Core Values

Core Values

Leg strength and running economy depend intimately on the state of the torso, which is something no marathon runner should forget, writes JEN FEIGHERY

Photos: Donal Glackin

Think of a strong core and your probably imagining a washboard six-pack on the beach in summer. While this kind of toned abdominal may not be the usual aim for marathon runners, focusing on core strength is of utmost importance and results in many benefits.

When we talk about core, we mean the lower back and abdominal area, where around 30 separate muscles join the back, hips and stomach.

Your body is an entire functioning unit moving in a unified, flowing motion. The goal is to build a running core that allows muscles and joints to work at optimum level and in tandem. A strong core improves running posture and speed. What many runners fail to realise is that limb strength is intimately connected to torso strength. Your arms and legs stem from your core; therefore a strong core sets a solid foundation for strength in the entire body.
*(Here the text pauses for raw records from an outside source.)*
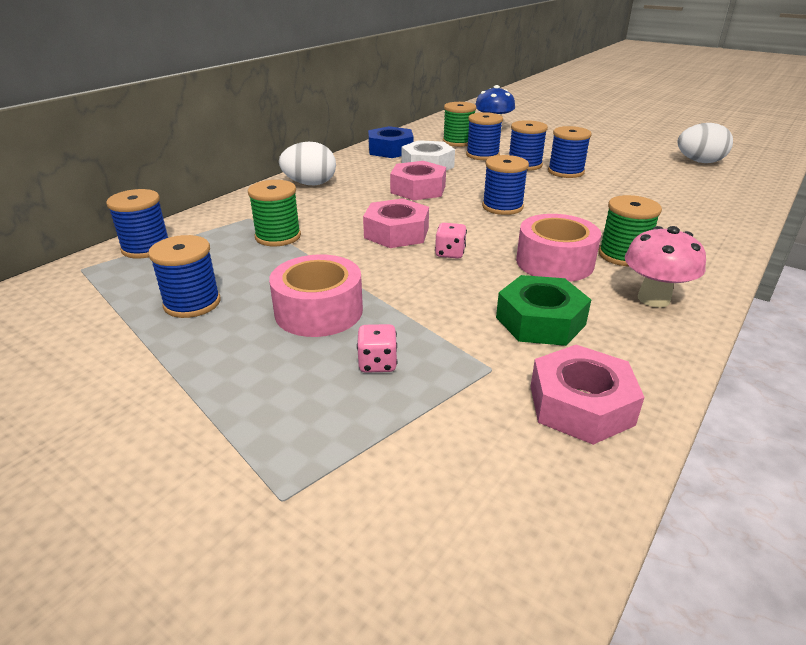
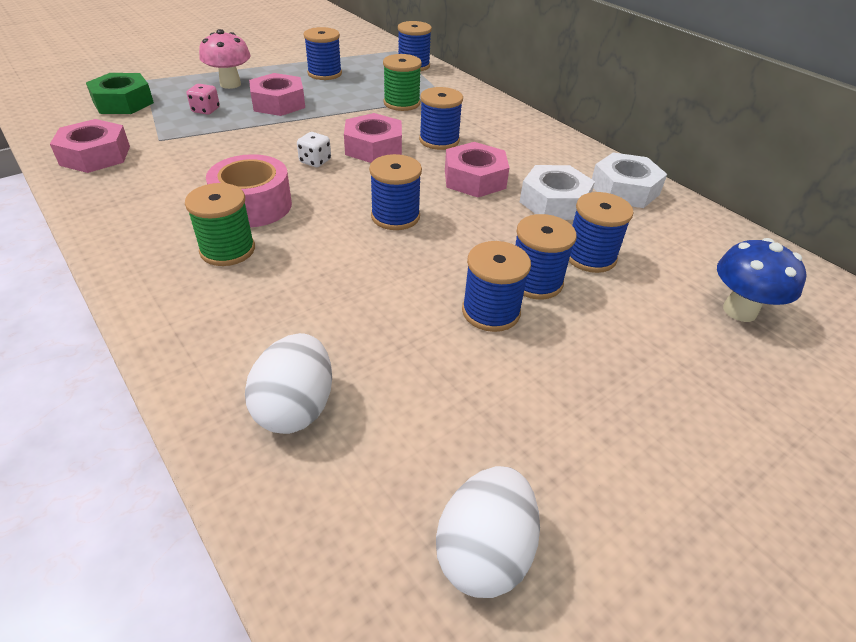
camera: 105 degrees right, 10 degrees up
(310, 184) = (515, 128): white egg -> white egg (295, 407)
(319, 311) = (278, 103): pink tape -> pink nut
(358, 208) = (439, 140): none -> blue spool
(390, 150) = (624, 189): blue nut -> white nut
(450, 253) = (315, 161): pink dice -> white dice
(458, 142) = (660, 252): green spool -> none
(540, 321) = (182, 170): green nut -> green nut (123, 102)
(653, 299) = (147, 231): pink mushroom -> pink mushroom (230, 84)

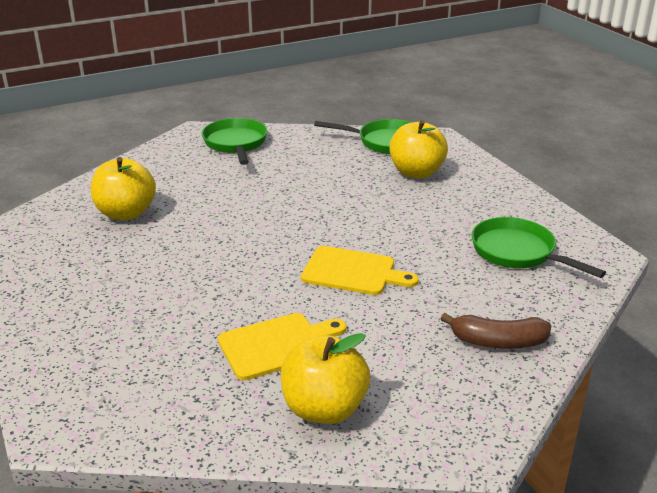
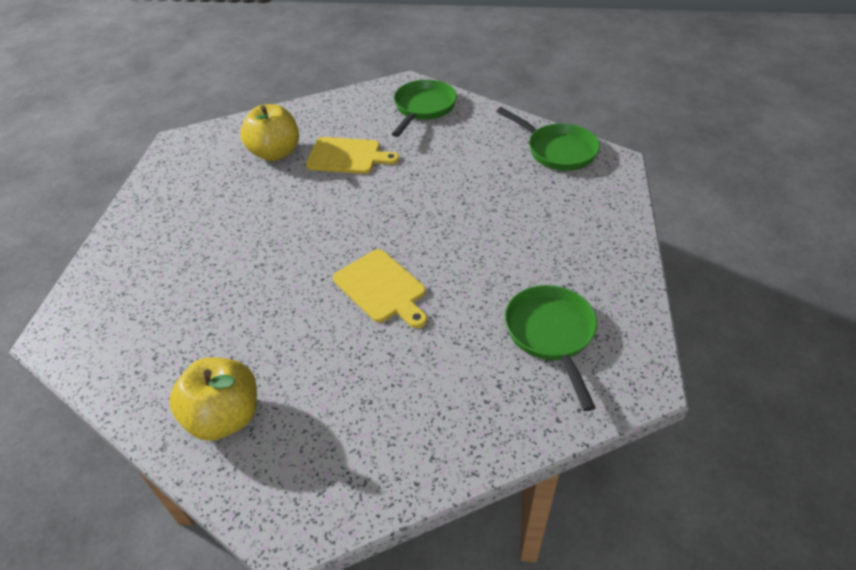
camera: 35 degrees right, 15 degrees up
(277, 345) = (253, 335): yellow cutting board -> yellow cutting board (347, 156)
(416, 172) = (550, 198): yellow apple -> none
(498, 342) = (425, 427): brown banana -> none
A stable torso is key for every marathon runner because it keeps you upright as you tire. It allows pelvis, hips and lower back work together more smoothly, which in turn improves overall running economy. Being able to run efficiently for a long time is essential for every marathon runner.
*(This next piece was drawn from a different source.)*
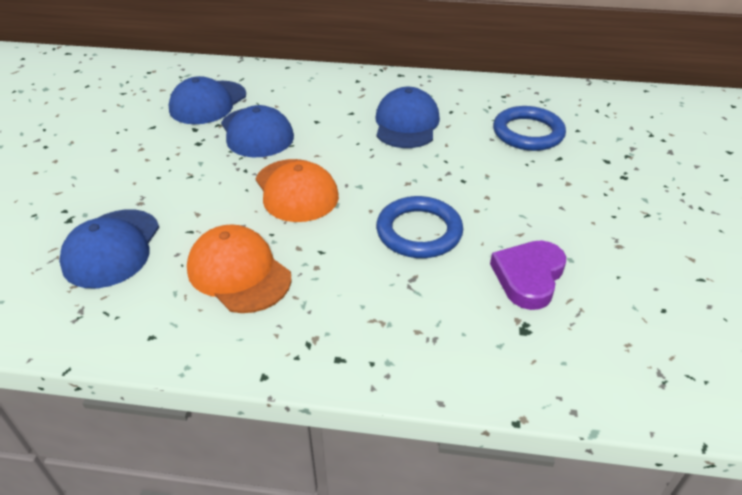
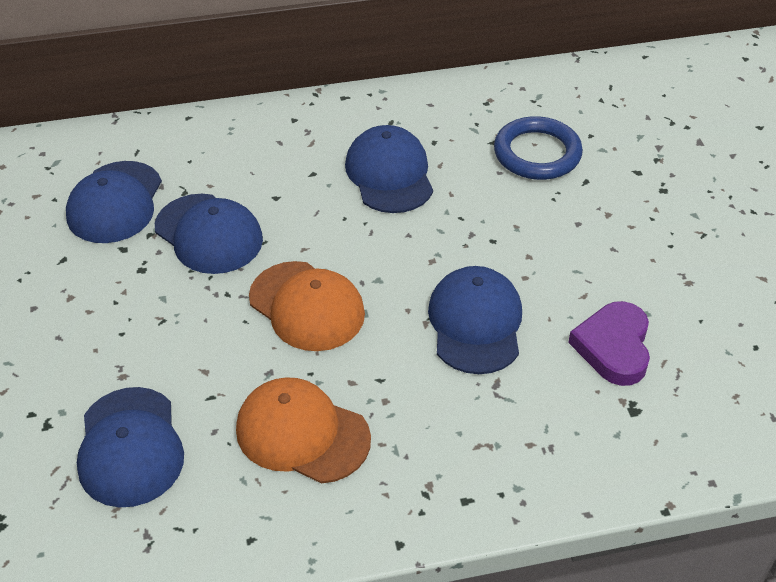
camera: 20 degrees left, 5 degrees up
(419, 232) = (475, 323): blue ring -> blue cap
Core strength significantly improves balance, helping the body recover quickly from impact with uneven surfaces.

Toward the end of a marathon, fatigue is inevitable, and it is then that the body slows down and opens up to potential injury. Lumbago is a common complaint with runners during the latter half of marathons, and building up the core is key to maintaining good posture and staving off such discomfort.

Remember, as with all things connected to running, the key is to build up slowly. Set aside time for regular core strengthening. Here are five exercises to set you on your way.
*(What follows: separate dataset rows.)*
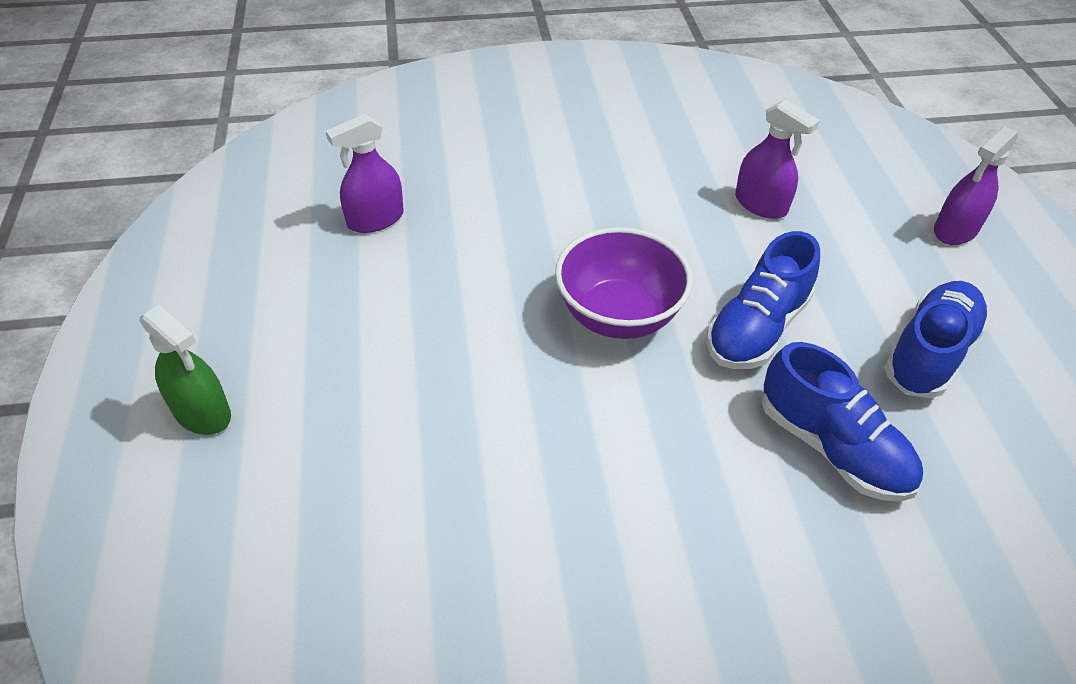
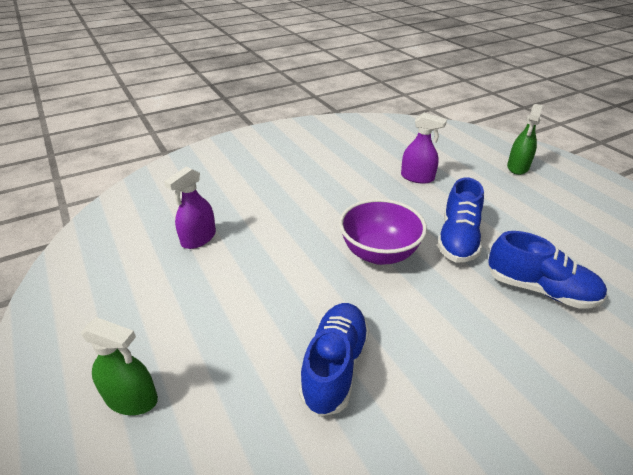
camera: 20 degrees left, 10 degrees down
(929, 353) = (549, 227): blue shoe -> blue shoe (334, 366)
(955, 230) = (518, 167): purple spray bottle -> green spray bottle

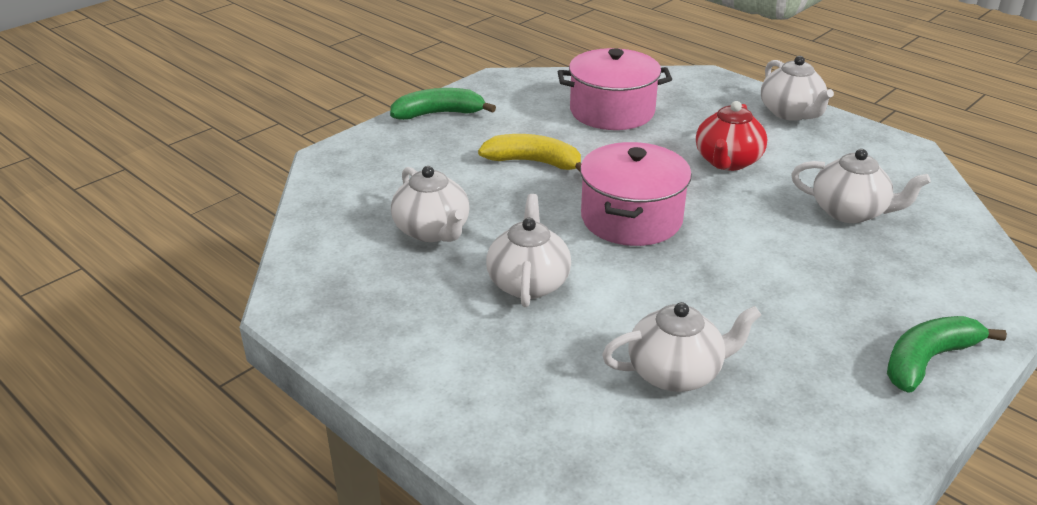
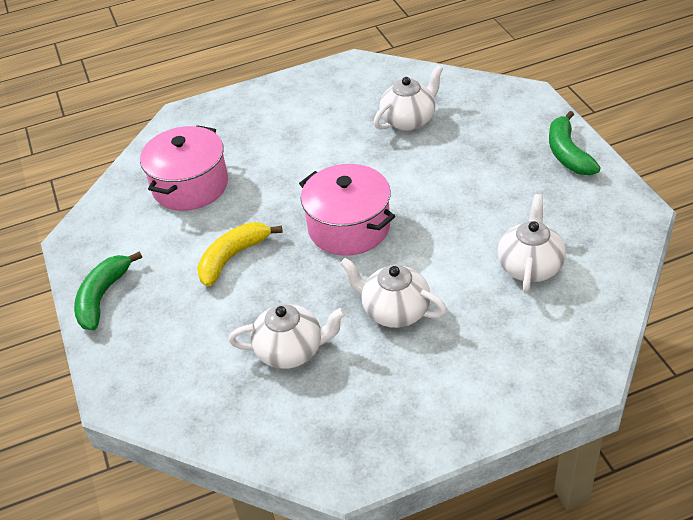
camera: 60 degrees left, 10 degrees up
(727, 162) = (310, 151): red teapot -> none
(791, 113) = (270, 94): white teapot -> none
■ Get in the push-up position with arms directly under your shoulders. Contract your abs. Pull your right knee toward your right arm.

■ Extend your right leg back to the starting position and bring your left leg toward your left arm. Your feet touch the ground only at the starting position.

■ Do three sets of 20.


■ Kneel on all fours, knees under hips and hands beneath shoulders. Maintain a small inward curve in your lower back throughout this exercise and keep both hips facing the ground.

■ Extend your right leg out behind your body, kneeling on the left leg.

■ Slowly raise your right heel up to buttock height, keeping your right toes pointed to the ground. Slowly raise your left arm out in front, keeping the bicep close to your ear. Once balanced, bring the left elbow in to meet the right knee. Push back out to starting position and repeat.

■ Do three sets of 15, left and right.


■ Lie on your stomach with arms bent, palms and forearms on the ground, fingers pointed  forward, legs extended, and toes tucked under.

■ Work your back and abs by contracting your core muscles and slowly lifting your entire torso off the floor, keeping palms, forearms, and toes on the ground. Avoid arching your lower back, hiking your hips upward, or shrugging your shoulders.

■ Slowly raise one foot off the ground, maintaining a straight body, and hold. Change feet after 10 seconds

■ Hold ten seconds with right leg raised, ten seconds with left foot raised, and ten seconds with both feet on the ground.


■ Lie on your side, in a straight line from head to foot, resting on a forearm with the elbow directly under the shoulder. With abdominals gently contracted, lift your hips off the floor, maintaining the line.

■ To advance the move (which is optional), raise one leg to hip height and hold. It’s important to keep your hips square and your neck in line with your spine.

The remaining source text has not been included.